This is in addition to the humanitarian aid of 30 million yuan sent by Beijing to the four worts-affected West African countries last month.
China will also promote long-term medical cooperation with African countries, to help them raise their disease control and response abilities and improve public health infrastructure.
As of Saturday, 4784 cases, resulting in 2400 deaths, had been reported in Guinea, Liberia, Sierra Leone and Nigeria, according to the World Health Organization.
The Liberian Defense Minister Brownie Samukai told the UN Security Council late on Tuesday that his country is facing an existential threat as Ebola appears to be spreading out of control in the country.
Song Shuli, spokesperson of China’s National Health and Family Planning Commission (NHFPC), said at a press conference on Thursday in Beijing that no Ebola cases have been reported in China so far.
BRICS countries have said there were no reported cases of Ebola in the five nations so far, although authorities are on high alert.

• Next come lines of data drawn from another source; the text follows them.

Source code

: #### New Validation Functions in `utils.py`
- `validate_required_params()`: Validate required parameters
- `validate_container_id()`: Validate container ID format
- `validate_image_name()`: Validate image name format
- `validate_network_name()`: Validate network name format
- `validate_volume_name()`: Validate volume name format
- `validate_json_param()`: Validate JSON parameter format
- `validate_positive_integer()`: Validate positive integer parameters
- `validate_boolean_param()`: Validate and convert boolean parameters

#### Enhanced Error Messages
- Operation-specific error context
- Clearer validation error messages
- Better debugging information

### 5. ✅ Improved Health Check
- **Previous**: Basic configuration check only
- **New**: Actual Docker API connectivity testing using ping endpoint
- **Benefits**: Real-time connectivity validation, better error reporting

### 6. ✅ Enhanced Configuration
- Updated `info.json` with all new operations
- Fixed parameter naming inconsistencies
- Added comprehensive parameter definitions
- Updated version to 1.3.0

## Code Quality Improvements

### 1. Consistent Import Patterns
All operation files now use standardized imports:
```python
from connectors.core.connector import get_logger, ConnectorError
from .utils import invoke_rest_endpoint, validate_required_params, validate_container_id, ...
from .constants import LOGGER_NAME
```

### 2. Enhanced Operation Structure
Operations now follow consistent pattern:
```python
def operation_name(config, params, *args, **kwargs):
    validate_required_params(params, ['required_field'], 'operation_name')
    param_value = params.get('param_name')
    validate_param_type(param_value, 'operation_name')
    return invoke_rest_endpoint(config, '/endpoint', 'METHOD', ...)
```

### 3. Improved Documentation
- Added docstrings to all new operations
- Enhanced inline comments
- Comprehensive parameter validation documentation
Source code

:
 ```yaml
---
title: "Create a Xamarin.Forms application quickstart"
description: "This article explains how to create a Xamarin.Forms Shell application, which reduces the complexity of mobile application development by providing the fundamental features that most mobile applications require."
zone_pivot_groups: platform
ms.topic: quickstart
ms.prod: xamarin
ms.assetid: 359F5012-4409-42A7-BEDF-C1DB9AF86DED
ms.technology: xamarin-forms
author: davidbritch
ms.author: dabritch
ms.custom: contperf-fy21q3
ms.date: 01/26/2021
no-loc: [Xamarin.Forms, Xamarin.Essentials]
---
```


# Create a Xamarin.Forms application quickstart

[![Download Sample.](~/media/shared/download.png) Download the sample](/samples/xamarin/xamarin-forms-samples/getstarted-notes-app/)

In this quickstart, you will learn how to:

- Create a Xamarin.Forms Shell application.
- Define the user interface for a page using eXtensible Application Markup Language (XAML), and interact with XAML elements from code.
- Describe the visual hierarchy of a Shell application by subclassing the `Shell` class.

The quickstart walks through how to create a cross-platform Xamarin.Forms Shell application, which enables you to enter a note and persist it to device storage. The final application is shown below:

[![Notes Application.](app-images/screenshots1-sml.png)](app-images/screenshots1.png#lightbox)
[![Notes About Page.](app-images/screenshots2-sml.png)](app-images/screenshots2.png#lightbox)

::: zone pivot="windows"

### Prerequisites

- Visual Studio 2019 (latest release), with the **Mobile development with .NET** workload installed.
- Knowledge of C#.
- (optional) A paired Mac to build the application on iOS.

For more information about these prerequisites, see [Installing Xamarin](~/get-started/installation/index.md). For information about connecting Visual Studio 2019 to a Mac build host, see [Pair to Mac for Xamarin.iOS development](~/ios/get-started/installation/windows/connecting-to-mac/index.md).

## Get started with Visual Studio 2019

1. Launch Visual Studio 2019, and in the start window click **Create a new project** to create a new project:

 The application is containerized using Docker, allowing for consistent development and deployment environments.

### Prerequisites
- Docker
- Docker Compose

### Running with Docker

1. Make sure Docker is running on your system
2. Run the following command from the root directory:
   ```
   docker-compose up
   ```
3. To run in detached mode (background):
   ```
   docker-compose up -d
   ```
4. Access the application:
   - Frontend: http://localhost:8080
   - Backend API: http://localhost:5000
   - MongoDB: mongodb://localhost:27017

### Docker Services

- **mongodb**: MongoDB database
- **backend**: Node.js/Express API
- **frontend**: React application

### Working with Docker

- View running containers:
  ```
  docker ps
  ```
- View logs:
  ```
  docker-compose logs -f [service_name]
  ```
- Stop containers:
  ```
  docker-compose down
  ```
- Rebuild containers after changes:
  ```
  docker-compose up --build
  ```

A South African woman who was quarantined overnight in Nigeria on Thursday as a suspected Ebola case has tested negative for the disease.
With large population of BRICS workers in the four affected West African nations, the risk to countries like China and India from the virus remains high. The bloc’s engagement with African nations, including the four that have been badly hit, is substantial.
The Ebola virus, also referred to as Ebola hemorrhagic fever because of one of its most visible symptoms, is an incurable disease with a very high fatality rate. It was first identified in 1976.